The p53 stress response pathway has been implicated in the pathogenesis of many different diseases, including neurological^53–57, cardiovascular^58,59 and infectious diseases^60,61. Indeed in our Analysis, we have found SNPs in p53 pathway genes that have overlapped susceptibility loci for other, non-cancerous diseases (Supplementary Table 14). However, we did not find p53 pathway genes to be significantly enriched in susceptibility loci for any other major disease groupings, other than cancer, for which sufficient GWAS studies were available to interrogate. These included diseases of the nervous, circulatory, digestive and musculoskeletal systems (Figures 5 and 6). Similar observations have been made in LFS families and mice carrying highly penetrant TP53 mutations, whereby carriers have a dramatically high risk of developing a broad range of cancers, but not other diseases^14,89. A clearer picture will emerge with the accrual of more data on the genetic basis of human disease susceptibility. Indeed, a challenge of the GWAS design is the necessity for large patient cohorts to compensate for the much needed multiple hypothesis testing correction. Thus, rarer diseases and syndromes for which p53 (mis-)activity has been attributed to, have yet to be thoroughly examined^90–93. However, the data generated in GWAS thus far suggest that genetic differences in the p53 pathway primarily affect susceptibility to cancer, rather than other major diseases such as Alzheimer’s disease, multiple sclerosis, coronary heart disease, type 2 diabetes and schizophrenia. As agents that modulate the levels of p53 signaling are entering the clinic²⁹, such information could prove useful to help to predict and monitor potential side effects.
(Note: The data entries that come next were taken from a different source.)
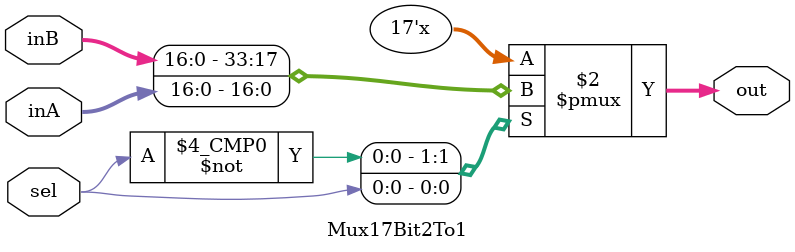
<source format=v>
`timescale 1ns / 1ps

module Mux17Bit2To1(out, inA, inB, sel);

    output reg [16:0] out;
    
    input[16:0] inA;
    input[16:0] inB;
    input sel;

    always @(*) begin
        case(sel)
            1'b0: out <= inB;
            1'b1: out <= inA;
        endcase
    end

endmodule
</source>
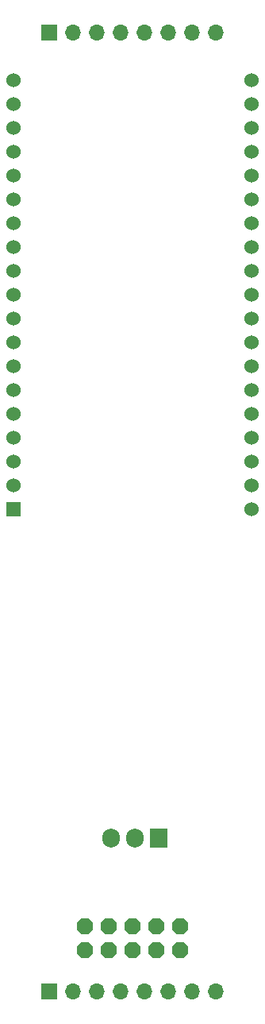
<source format=gbr>
%TF.GenerationSoftware,KiCad,Pcbnew,(6.0.10-0)*%
%TF.CreationDate,2023-01-30T15:13:09+10:30*%
%TF.ProjectId,BLE_Module,424c455f-4d6f-4647-956c-652e6b696361,rev?*%
%TF.SameCoordinates,Original*%
%TF.FileFunction,Soldermask,Bot*%
%TF.FilePolarity,Negative*%
%FSLAX46Y46*%
G04 Gerber Fmt 4.6, Leading zero omitted, Abs format (unit mm)*
G04 Created by KiCad (PCBNEW (6.0.10-0)) date 2023-01-30 15:13:09*
%MOMM*%
%LPD*%
G01*
G04 APERTURE LIST*
G04 Aperture macros list*
%AMFreePoly0*
4,1,25,0.375350,0.844196,0.387473,0.833842,0.833842,0.387473,0.862349,0.331525,0.863600,0.315631,0.863600,-0.315631,0.844196,-0.375350,0.833842,-0.387473,0.387473,-0.833842,0.331525,-0.862349,0.315631,-0.863600,-0.315631,-0.863600,-0.375350,-0.844196,-0.387473,-0.833842,-0.833842,-0.387473,-0.862349,-0.331525,-0.863600,-0.315631,-0.863600,0.315631,-0.844196,0.375350,-0.833842,0.387473,
-0.387473,0.833842,-0.331525,0.862349,-0.315631,0.863600,0.315631,0.863600,0.375350,0.844196,0.375350,0.844196,$1*%
G04 Aperture macros list end*
%ADD10R,1.700000X1.700000*%
%ADD11O,1.700000X1.700000*%
%ADD12R,1.530000X1.530000*%
%ADD13C,1.530000*%
%ADD14FreePoly0,180.000000*%
%ADD15R,1.905000X2.000000*%
%ADD16O,1.905000X2.000000*%
G04 APERTURE END LIST*
D10*
%TO.C,J1*%
X8270000Y-1880000D03*
D11*
X10810000Y-1880000D03*
X13350000Y-1880000D03*
X15890000Y-1880000D03*
X18430000Y-1880000D03*
X20970000Y-1880000D03*
X23510000Y-1880000D03*
X26050000Y-1880000D03*
%TD*%
D10*
%TO.C,J2*%
X8270000Y-104115000D03*
D11*
X10810000Y-104115000D03*
X13350000Y-104115000D03*
X15890000Y-104115000D03*
X18430000Y-104115000D03*
X20970000Y-104115000D03*
X23510000Y-104115000D03*
X26050000Y-104115000D03*
%TD*%
D12*
%TO.C,U1*%
X4445000Y-52695000D03*
D13*
X4445000Y-50155000D03*
X4445000Y-47615000D03*
X4445000Y-45075000D03*
X4445000Y-42535000D03*
X4445000Y-39995000D03*
X4445000Y-37455000D03*
X4445000Y-34915000D03*
X4445000Y-32375000D03*
X4445000Y-29835000D03*
X4445000Y-27295000D03*
X4445000Y-24755000D03*
X4445000Y-22215000D03*
X4445000Y-19675000D03*
X4445000Y-17135000D03*
X4445000Y-14595000D03*
X4445000Y-12055000D03*
X4445000Y-9515000D03*
X4445000Y-6975000D03*
X29845000Y-6975000D03*
X29845000Y-9515000D03*
X29845000Y-12055000D03*
X29845000Y-14595000D03*
X29845000Y-17135000D03*
X29845000Y-19675000D03*
X29845000Y-22215000D03*
X29845000Y-24755000D03*
X29845000Y-27295000D03*
X29845000Y-29835000D03*
X29845000Y-32375000D03*
X29845000Y-34915000D03*
X29845000Y-37455000D03*
X29845000Y-39995000D03*
X29845000Y-42535000D03*
X29845000Y-45075000D03*
X29845000Y-47615000D03*
X29845000Y-50155000D03*
X29845000Y-52695000D03*
%TD*%
D14*
%TO.C,CON1*%
X22225000Y-99695000D03*
X22225000Y-97155000D03*
X19685000Y-99695000D03*
X19685000Y-97155000D03*
X17145000Y-99695000D03*
X17145000Y-97155000D03*
X14605000Y-99695000D03*
X14605000Y-97155000D03*
X12065000Y-99695000D03*
X12065000Y-97155000D03*
%TD*%
D15*
%TO.C,U5*%
X19955000Y-87760000D03*
D16*
X17415000Y-87760000D03*
X14875000Y-87760000D03*
%TD*%
M02*

</source>
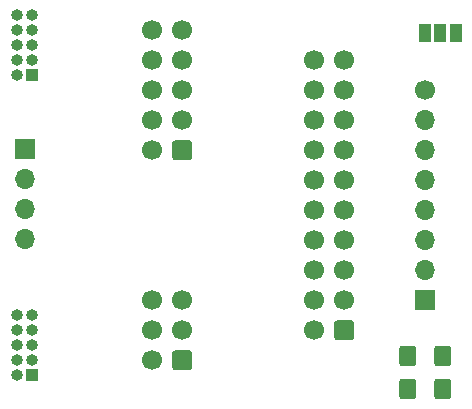
<source format=gbr>
%TF.GenerationSoftware,KiCad,Pcbnew,(5.1.7)-1*%
%TF.CreationDate,2020-11-29T11:25:41+01:00*%
%TF.ProjectId,PickitUp,5069636b-6974-4557-902e-6b696361645f,rev?*%
%TF.SameCoordinates,Original*%
%TF.FileFunction,Soldermask,Top*%
%TF.FilePolarity,Negative*%
%FSLAX46Y46*%
G04 Gerber Fmt 4.6, Leading zero omitted, Abs format (unit mm)*
G04 Created by KiCad (PCBNEW (5.1.7)-1) date 2020-11-29 11:25:41*
%MOMM*%
%LPD*%
G01*
G04 APERTURE LIST*
%ADD10C,1.700000*%
%ADD11R,1.000000X1.500000*%
%ADD12R,1.700000X1.700000*%
%ADD13O,1.700000X1.700000*%
%ADD14R,1.000000X1.000000*%
%ADD15O,1.000000X1.000000*%
G04 APERTURE END LIST*
%TO.C,R1*%
G36*
G01*
X197625000Y-112512000D02*
X197625000Y-111262000D01*
G75*
G02*
X197875000Y-111012000I250000J0D01*
G01*
X198800000Y-111012000D01*
G75*
G02*
X199050000Y-111262000I0J-250000D01*
G01*
X199050000Y-112512000D01*
G75*
G02*
X198800000Y-112762000I-250000J0D01*
G01*
X197875000Y-112762000D01*
G75*
G02*
X197625000Y-112512000I0J250000D01*
G01*
G37*
G36*
G01*
X194650000Y-112512000D02*
X194650000Y-111262000D01*
G75*
G02*
X194900000Y-111012000I250000J0D01*
G01*
X195825000Y-111012000D01*
G75*
G02*
X196075000Y-111262000I0J-250000D01*
G01*
X196075000Y-112512000D01*
G75*
G02*
X195825000Y-112762000I-250000J0D01*
G01*
X194900000Y-112762000D01*
G75*
G02*
X194650000Y-112512000I0J250000D01*
G01*
G37*
%TD*%
%TO.C,D1*%
G36*
G01*
X196075000Y-114056000D02*
X196075000Y-115306000D01*
G75*
G02*
X195825000Y-115556000I-250000J0D01*
G01*
X194900000Y-115556000D01*
G75*
G02*
X194650000Y-115306000I0J250000D01*
G01*
X194650000Y-114056000D01*
G75*
G02*
X194900000Y-113806000I250000J0D01*
G01*
X195825000Y-113806000D01*
G75*
G02*
X196075000Y-114056000I0J-250000D01*
G01*
G37*
G36*
G01*
X199050000Y-114056000D02*
X199050000Y-115306000D01*
G75*
G02*
X198800000Y-115556000I-250000J0D01*
G01*
X197875000Y-115556000D01*
G75*
G02*
X197625000Y-115306000I0J250000D01*
G01*
X197625000Y-114056000D01*
G75*
G02*
X197875000Y-113806000I250000J0D01*
G01*
X198800000Y-113806000D01*
G75*
G02*
X199050000Y-114056000I0J-250000D01*
G01*
G37*
%TD*%
D10*
%TO.C,J3*%
X187452000Y-86868000D03*
X187452000Y-89408000D03*
X187452000Y-91948000D03*
X187452000Y-94488000D03*
X187452000Y-97028000D03*
X187452000Y-99568000D03*
X187452000Y-102108000D03*
X187452000Y-104648000D03*
X187452000Y-107188000D03*
X187452000Y-109728000D03*
X189992000Y-86868000D03*
X189992000Y-89408000D03*
X189992000Y-91948000D03*
X189992000Y-94488000D03*
X189992000Y-97028000D03*
X189992000Y-99568000D03*
X189992000Y-102108000D03*
X189992000Y-104648000D03*
X189992000Y-107188000D03*
G36*
G01*
X190842000Y-109128000D02*
X190842000Y-110328000D01*
G75*
G02*
X190592000Y-110578000I-250000J0D01*
G01*
X189392000Y-110578000D01*
G75*
G02*
X189142000Y-110328000I0J250000D01*
G01*
X189142000Y-109128000D01*
G75*
G02*
X189392000Y-108878000I250000J0D01*
G01*
X190592000Y-108878000D01*
G75*
G02*
X190842000Y-109128000I0J-250000D01*
G01*
G37*
%TD*%
D11*
%TO.C,JP1*%
X198120000Y-84582000D03*
X196820000Y-84582000D03*
X199420000Y-84582000D03*
%TD*%
D12*
%TO.C,J1*%
X196850000Y-107188000D03*
D13*
X196850000Y-104648000D03*
X196850000Y-102108000D03*
X196850000Y-99568000D03*
X196850000Y-97028000D03*
X196850000Y-94488000D03*
X196850000Y-91948000D03*
D10*
X196850000Y-89408000D03*
%TD*%
D13*
%TO.C,J7*%
X162941000Y-101981000D03*
X162941000Y-99441000D03*
X162941000Y-96901000D03*
D12*
X162941000Y-94361000D03*
%TD*%
D14*
%TO.C,J5*%
X163576000Y-88138000D03*
D15*
X162306000Y-88138000D03*
X163576000Y-86868000D03*
X162306000Y-86868000D03*
X163576000Y-85598000D03*
X162306000Y-85598000D03*
X163576000Y-84328000D03*
X162306000Y-84328000D03*
X163576000Y-83058000D03*
X162306000Y-83058000D03*
%TD*%
D10*
%TO.C,J4*%
X173736000Y-84328000D03*
X173736000Y-86868000D03*
X173736000Y-89408000D03*
X173736000Y-91948000D03*
X173736000Y-94488000D03*
X176276000Y-84328000D03*
X176276000Y-86868000D03*
X176276000Y-89408000D03*
X176276000Y-91948000D03*
G36*
G01*
X177126000Y-93888000D02*
X177126000Y-95088000D01*
G75*
G02*
X176876000Y-95338000I-250000J0D01*
G01*
X175676000Y-95338000D01*
G75*
G02*
X175426000Y-95088000I0J250000D01*
G01*
X175426000Y-93888000D01*
G75*
G02*
X175676000Y-93638000I250000J0D01*
G01*
X176876000Y-93638000D01*
G75*
G02*
X177126000Y-93888000I0J-250000D01*
G01*
G37*
%TD*%
%TO.C,J6*%
X173736000Y-107188000D03*
X173736000Y-109728000D03*
X173736000Y-112268000D03*
X176276000Y-107188000D03*
X176276000Y-109728000D03*
G36*
G01*
X177126000Y-111668000D02*
X177126000Y-112868000D01*
G75*
G02*
X176876000Y-113118000I-250000J0D01*
G01*
X175676000Y-113118000D01*
G75*
G02*
X175426000Y-112868000I0J250000D01*
G01*
X175426000Y-111668000D01*
G75*
G02*
X175676000Y-111418000I250000J0D01*
G01*
X176876000Y-111418000D01*
G75*
G02*
X177126000Y-111668000I0J-250000D01*
G01*
G37*
%TD*%
D14*
%TO.C,J2*%
X163576000Y-113538000D03*
D15*
X162306000Y-113538000D03*
X163576000Y-112268000D03*
X162306000Y-112268000D03*
X163576000Y-110998000D03*
X162306000Y-110998000D03*
X163576000Y-109728000D03*
X162306000Y-109728000D03*
X163576000Y-108458000D03*
X162306000Y-108458000D03*
%TD*%
M02*

</source>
One of the most striking findings of our analyses is the strong similarities between the causal, somatic mutations and the inherited, cancer-associated SNPs of the p53 pathway. We have found that both classes of genetic variants occur in a high proportion of p53 pathway genes (Figures 1 and 3) in multiple cancer types (Figure 7), and in similar genes (Figure 8). Together, these observations suggest that certain genes in p53 signaling are highly sensitive to both heritable and somatic genetic variants resulting in differential tumor suppression in multiple tissue types. Indeed, for all of these genes their importance in cancer has been demonstrated in mouse models^94–113. This group of genes encode important known regulators and effectors of p53-dependent stress signaling^71,114–127. Indeed, it has been conclusively demonstrated that moderate alterations in expression levels of these genes through genome engineering of mice can lead to differences in cancer risk and progression^97,128–133. Our results provide added human genetic evidence of their central roles in regulating or affecting p53 signaling and provide further evidence that targeting these genes and their protein products could prove an efficient method to modulate p53 signaling in a clinical setting. Our observations also suggest that the high frequency inherited genetic variants of these genes should be considered when designing and testing patient stratification strategies, which are currently under development and are aimed at predicting responsiveness to conventional and targeted cancer therapies^29,31. The added information about the inherent differences in p53 signaling gained by these easily accessible and measurable biomarkers, could contribute to improving the efficacy of p53 pathway-based surveillance and treatment strategies, which has been lacking in the vast majority of cases²⁹.